Constantly switching between apps adds minutes here and there to the workday. If you think that wouldn’t amount to much, you’d be very wrong—a survey suggests that workers lose up to 60 minutes a day navigating various apps. That’s 32 days per year.
Timing, however, should work in IT’s favor, when it comes to communications and collaboration technology. Advances in unified communications as a service (UCaaS) technology mean that it’s possible to bring video meetings into a unified and integrated ecosystem (with team messaging and phone) that keeps all communications and collaboration on one platform.
It’s something employees have long sought. In a recent survey, 92% said an integrated communications and collaboration solution would help them navigate how they communicate with colleagues and customers. A single solution eliminates the “app overload” challenge by storing every conversation and file in one solution that’s designed to be organised by whatever topic or project a company wants.

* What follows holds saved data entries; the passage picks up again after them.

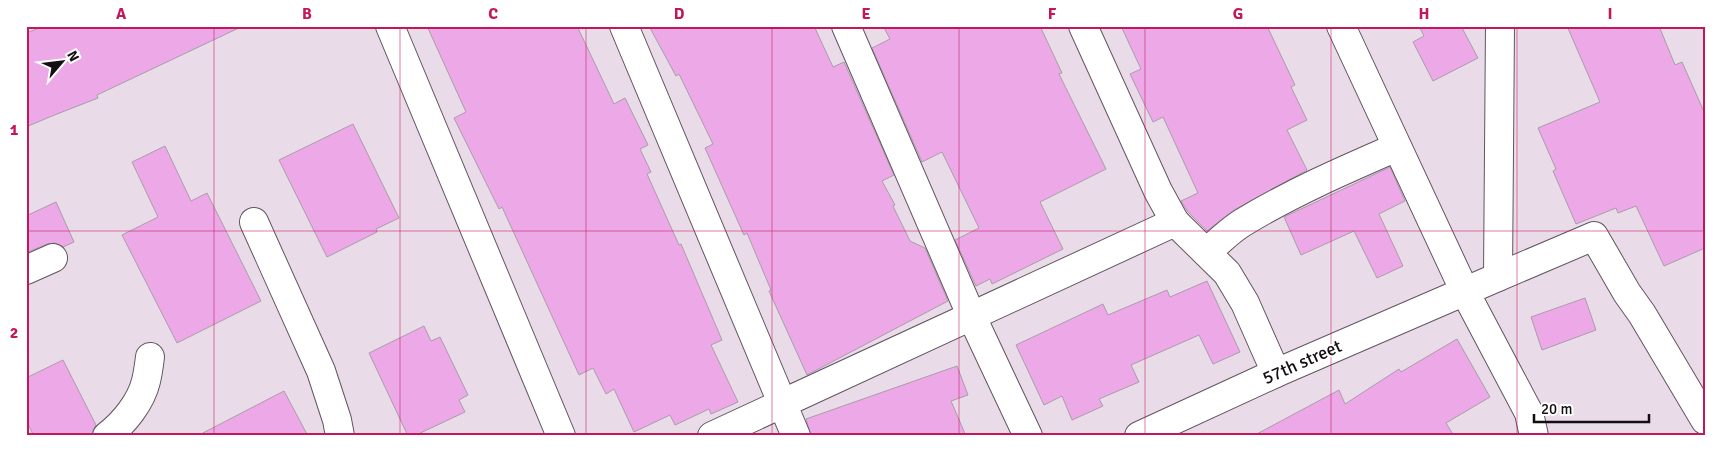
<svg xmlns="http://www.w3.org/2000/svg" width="1731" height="462" font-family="Signika,sans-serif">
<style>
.building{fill:#eda8e8;stroke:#aa9ca9}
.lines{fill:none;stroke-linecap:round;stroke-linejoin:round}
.street-casing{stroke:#625561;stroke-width:30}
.street{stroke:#fff;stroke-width:28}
.grid{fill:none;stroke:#c2185b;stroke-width:1;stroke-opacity:0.55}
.labels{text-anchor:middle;stroke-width:4;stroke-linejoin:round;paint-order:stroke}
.street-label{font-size:18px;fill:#120e12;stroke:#fff}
.neatline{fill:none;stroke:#c2185b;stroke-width:2}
.grid-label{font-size:16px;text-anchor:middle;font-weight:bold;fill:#c2185b}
</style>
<rect width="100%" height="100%" fill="#eadbe9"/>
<g class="building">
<polygon points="45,26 243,26 97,95 98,98 52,116 26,127 26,33"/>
<polygon points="427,26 577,26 614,104 625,98 648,145 640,149 651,172 647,174 679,245 681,244 722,340 711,345 738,402 711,414 709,409 675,425 670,415 634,432 614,389 606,394 593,368 579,375 502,207 499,209 454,118 466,112"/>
<polygon points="649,26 814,26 833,67 844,62 894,175 882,181 895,205 893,206 910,241 925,248 948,301 807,375 769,291 771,290 747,233 744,235 705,148 713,144 679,74 676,76"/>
<polygon points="883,26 1040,26 1062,73 1059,74 1106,169 1040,202 1063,249 992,284 990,279 976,286 955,240 979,228 942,152 922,162 872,48 890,39"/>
<polygon points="1121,26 1267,26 1295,85 1291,87 1307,120 1287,130 1307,170 1234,210 1207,231 1188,212 1181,201 1198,193 1163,117 1153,122 1130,74 1141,69"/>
<polygon points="1419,26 1461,26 1478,58 1433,81 1413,42 1424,36"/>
<polygon points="1567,26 1659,26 1675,65 1682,62 1705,114 1705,248 1664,266 1636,206 1618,213 1616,208 1576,224 1553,171 1556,169 1538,128 1600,102"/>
<polygon points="353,124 399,218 376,229 377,232 327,257 279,160"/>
<polygon points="165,146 191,201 207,193 261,301 177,343 122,235 158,217 132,162"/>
<polygon points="1390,167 1405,201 1379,214 1403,266 1377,278 1354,231 1301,255 1284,217"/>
<polygon points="56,202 74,242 63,247 55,243 47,244 26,253 26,216"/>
<polygon points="1207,281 1240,352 1213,364 1199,335 1131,365 1139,382 1099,399 1103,406 1072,420 1062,396 1044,405 1016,345 1103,304 1108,315 1167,290 1170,297"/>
<polygon points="1585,298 1596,330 1542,350 1531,317"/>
<polygon points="424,326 431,341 440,337 468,395 459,400 465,412 414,436 408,436 369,353"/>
<polygon points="1457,339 1490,397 1446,423 1454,436 1253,436 1339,390 1345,404 1399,369 1401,372"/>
<polygon points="63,360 96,425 93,430 92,436 34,436 26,420 26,378"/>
<polygon points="957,366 968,395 951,401 966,436 811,436 806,419"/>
<polygon points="284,391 308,436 197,436"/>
</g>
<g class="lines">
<defs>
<g id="street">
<polyline points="390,26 561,436"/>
<polyline points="624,26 796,436"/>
<polyline points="846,26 971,315 1028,436"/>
<polyline points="1083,26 1158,191 1175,222 1227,273 1245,303 1276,373"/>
<polyline points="1341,26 1465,292 1529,413 1534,436"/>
<polyline points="254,222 321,371 337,420 340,436"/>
<path d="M1206,252c12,-9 23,-21 36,-29 49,-30 102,-53 155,-76"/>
<polyline points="26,270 53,258"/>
<polyline points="1498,277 1594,236 1627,293 1642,314 1705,420"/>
<path d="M107,436c17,-13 34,-34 39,-55 2,-8 3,-16 4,-24"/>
<polyline points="712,436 1175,222"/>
<polyline points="1139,436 1276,373 1498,277 1500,26"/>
</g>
</defs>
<use href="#street" class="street-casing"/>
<use href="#street" class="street"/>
</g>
<path class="grid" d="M214,26v410M400,26v410M586,26v410M772,26v410M959,26v410M1145,26v410M1331,26v410M1517,26v410M26,231h1679"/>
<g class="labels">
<g class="street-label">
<text transform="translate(1302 362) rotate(-24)" y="6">57th street</text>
</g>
</g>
<rect width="1731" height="462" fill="none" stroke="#ffffff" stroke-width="55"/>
<g transform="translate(62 62) rotate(62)" stroke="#ffffff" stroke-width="4" paint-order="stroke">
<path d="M0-4L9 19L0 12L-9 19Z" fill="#120e12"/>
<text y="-8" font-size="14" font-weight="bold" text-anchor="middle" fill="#120e12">N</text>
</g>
<path d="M1534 414v8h115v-8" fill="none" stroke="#120e12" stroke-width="2.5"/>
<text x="1541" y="414" font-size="15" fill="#120e12" stroke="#ffffff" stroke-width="4" paint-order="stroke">20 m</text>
<rect x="28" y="28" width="1676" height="406" class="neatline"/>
<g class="grid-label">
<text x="121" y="19">A</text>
<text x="307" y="19">B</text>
<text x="493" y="19">C</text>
<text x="679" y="19">D</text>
<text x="866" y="19">E</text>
<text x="1052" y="19">F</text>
<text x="1238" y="19">G</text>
<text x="1424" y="19">H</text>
<text x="1610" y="19">I</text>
<text x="14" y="135">1</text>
<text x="14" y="338">2</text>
</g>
</svg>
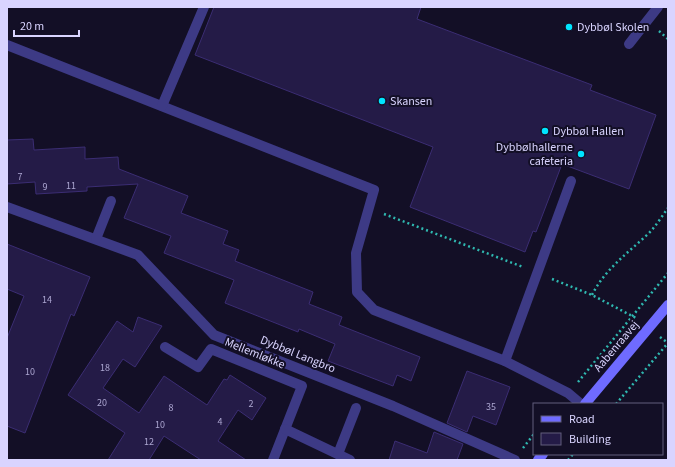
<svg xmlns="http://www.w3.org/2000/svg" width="675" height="467" font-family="'Source Sans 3',sans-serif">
	<rect width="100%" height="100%" fill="#130f26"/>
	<g fill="#241b47" stroke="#3b2d73">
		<polygon points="214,7 421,7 417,19 592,85 590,90 656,115 629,189 562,164 536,232 533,231 525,252 410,207 433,147 195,55"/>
		<polygon points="33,139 34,150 85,147 85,159 118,157 119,169 188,196 181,213 228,231 223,244 239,250 235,261 313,292 309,304 342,317 339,325 420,357 411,381 397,375 393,386 328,361 335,344 299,329 298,332 225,303 234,280 164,253 171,236 124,218 138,184 87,187 87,191 36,194 35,182 7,184 7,140"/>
		<polygon points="7,244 90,277 74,316 71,314 25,433 7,426 7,338 24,296 7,289"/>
		<polygon points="138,317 162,326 135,367 123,359 103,388 139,413 164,376 207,405 224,379 227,380 230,375 266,398 252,420 238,410 218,441 246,460 201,460 164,436 149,460 108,460 125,433 68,395 117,321 133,332"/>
		<polygon points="467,371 510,387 496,425 473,416 467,432 447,423"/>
		<polygon points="434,432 463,444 457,460 389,460 395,441 427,453"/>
	</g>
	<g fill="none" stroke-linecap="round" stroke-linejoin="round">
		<g stroke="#2fb8b0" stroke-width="2.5" stroke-dasharray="2 3" stroke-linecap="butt">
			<polyline points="659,31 668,39"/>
			<polyline points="384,214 523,267"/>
			<polyline points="552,279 592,295 636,318"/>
			<path d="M592,295C605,269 628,253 649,233C656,226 662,216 668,208"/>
			<polyline points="660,337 668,343"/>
			<polyline points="578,382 668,273"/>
			<polyline points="616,404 668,343"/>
			<polyline points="523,448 534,434"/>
			<polyline points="568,460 573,454"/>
		</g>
		<g stroke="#3d3a85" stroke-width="10">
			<polyline points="629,44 658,7"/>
			<polyline points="7,45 374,190 356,253 357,292 374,310 505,361 568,393 581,404"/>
			<polyline points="162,106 204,7"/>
			<polyline points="505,361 571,181"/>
		</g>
		<g stroke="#3d3a85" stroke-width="10">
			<polyline points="7,207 138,255 214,335 393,406 515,460"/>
			<polyline points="96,239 111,201"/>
			<polyline points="165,347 198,367 211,349 302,386 273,460"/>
			<polyline points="285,429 350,460"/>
			<polyline points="338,454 356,408"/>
		</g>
		<g stroke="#6f6bff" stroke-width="10">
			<polyline points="585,404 668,305"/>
			<polyline points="538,460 543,454"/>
		</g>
	</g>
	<g fill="#00e5ff" stroke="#130f26" stroke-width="1.5">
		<circle cx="569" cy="27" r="4"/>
		<circle cx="382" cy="101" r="4"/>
		<circle cx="545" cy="131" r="4"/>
		<circle cx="581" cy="154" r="4"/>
	</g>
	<g text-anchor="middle" stroke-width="4" stroke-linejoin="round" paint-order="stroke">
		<g font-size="10" fill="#aca6d1">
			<text x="20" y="180">7</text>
			<text x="71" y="189">11</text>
			<text x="45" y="190">9</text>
			<text x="47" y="303">14</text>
			<text x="105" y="371">18</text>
			<text x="30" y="375">10</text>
			<text x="102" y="406">20</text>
			<text x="251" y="407">2</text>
			<text x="491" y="410">35</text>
			<text x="171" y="411">8</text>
			<text x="220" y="425">4</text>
			<text x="160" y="428">10</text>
			<text x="149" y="445">12</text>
		</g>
		<g font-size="12" fill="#d9d4ff" stroke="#130f26" text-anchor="start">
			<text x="577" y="31">Dybbøl Skolen</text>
			<text x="390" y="105">Skansen</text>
			<text x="553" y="135">Dybbøl Hallen</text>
			<text x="573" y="151" text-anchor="end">Dybbølhallerne<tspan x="573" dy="14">cafeteria</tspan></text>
		</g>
		<g font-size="12" fill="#d9d4ff" stroke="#130f26">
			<text transform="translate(616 346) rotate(-50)" y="4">Aabenraavej</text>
			<text transform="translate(255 353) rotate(22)" y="4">Mellemløkke</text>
			<text transform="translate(298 354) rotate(22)" y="4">Dybbøl Langbro</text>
		</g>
	</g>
	<rect width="675" height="467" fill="none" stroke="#d9d4ff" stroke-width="16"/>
	<rect x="533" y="403" width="130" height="52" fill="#130f26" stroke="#625e7d"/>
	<rect x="541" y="416" width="20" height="6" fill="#6f6bff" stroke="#625e7d"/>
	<text x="569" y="423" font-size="12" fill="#d9d4ff">Road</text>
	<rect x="541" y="433" width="20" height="12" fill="#241b47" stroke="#625e7d"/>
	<text x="569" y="443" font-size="12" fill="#d9d4ff">Building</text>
	<path d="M14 30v6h65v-6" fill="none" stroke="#d9d4ff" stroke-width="2"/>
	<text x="20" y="30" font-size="12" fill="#d9d4ff" stroke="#130f26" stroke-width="3" paint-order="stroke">20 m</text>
</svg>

Productivity-wise, unified solutions represent a kind of nirvana because they keep everything self-contained and searchable. Instead of racking your brain to remember which email contained that file attachment, users just find the appropriate team messaging conversation and do a search.
The single solution also pays dividends when getting new team members up to speed—focused conversation histories with in-line shared documents give newbies a single source of knowledge to get up to speed.